Bawa, S. (2017). Christianity, tradition, and gender inequality in postcolonial Ghana. African Geographical Review, 1-16,
DOI: http://dx.doi.org/10.1080/19376812.2017.1286245
ABSTRACT: In postcolonial societies, emancipation and empowerment are often dialectically situated within colonial discourses of oppression and disempowerment. In Sub-Saharan Africa, the potential of religious institutions to contribute positively to women’s liberation is highly debatable. In particular, women’s ability to interpret Christian religious doctrine to advance their desire for equal rights depends largely on other leveraging factors such as education and socioeconomic status. This paper discusses field research findings in Ghana that suggest that while Christian religious ideologies reinforce cultural beliefs about women’s subservience, participants in this study find that critical engagements with religious or cultural ideologies can contribute to deconstructing patriarchal interpretations of religious or cultural beliefs that marginalize women.

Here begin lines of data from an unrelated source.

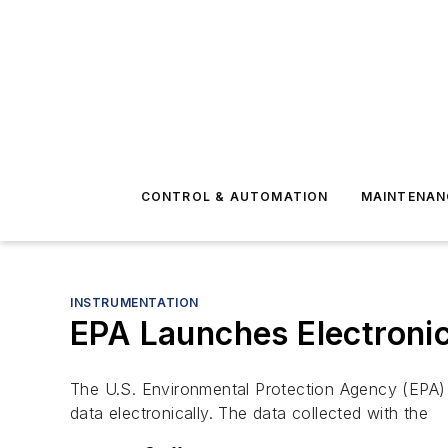
CONTROL & AUTOMATION
MAINTENAN
INSTRUMENTATION
EPA Launches Electronic
The U.S. Environmental Protection Agency (EPA) 
data electronically. The data collected with the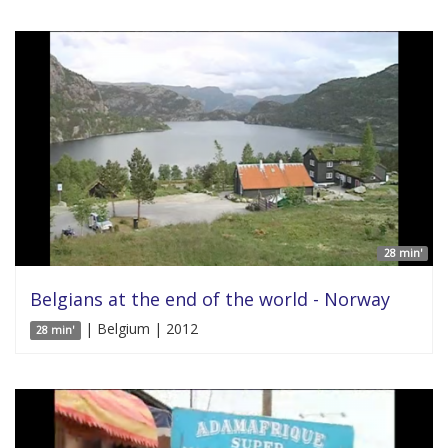
28 min'
Belgians at the end of the world - Norway
| Belgium | 2012
28 min'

These interpretations of otherwise oppressive provisions in the Bible are found to contribute to women’s activism for gender equality in terms of their conception of what constitutes equality and the divine backing for it.
Bawa, S. (2016). Paradoxes of (dis) empowerment in the postcolony: women, culture and social capital in Ghana. Third World Quarterly, 37(1), 119-135.
ABSTRACT: Women’s empowerment discourses in Africa involve contradictory desires from women on one hand and society at large on the other. This article argues that the traditional validation mechanisms for women’s identities are crucial avenues for analysing both the conceptions and experiences of empowerment. Drawing on primary ethnographic data, I analyse paradoxes in women’s empowerment discourses in postcolonial Ghanaian societies, where neoliberal discourses thrive side-by-side with collectivist–socialist cultural ideals. Using an example of social capital, gained largely through mothering, I suggest that, because women’s relationships with capital are structured by local socio-cultural and global economic structures and relations, the theorisation and application of the concept of empowerment need to recognise the complicated relationships (with capital) that women negotiate on a daily basis.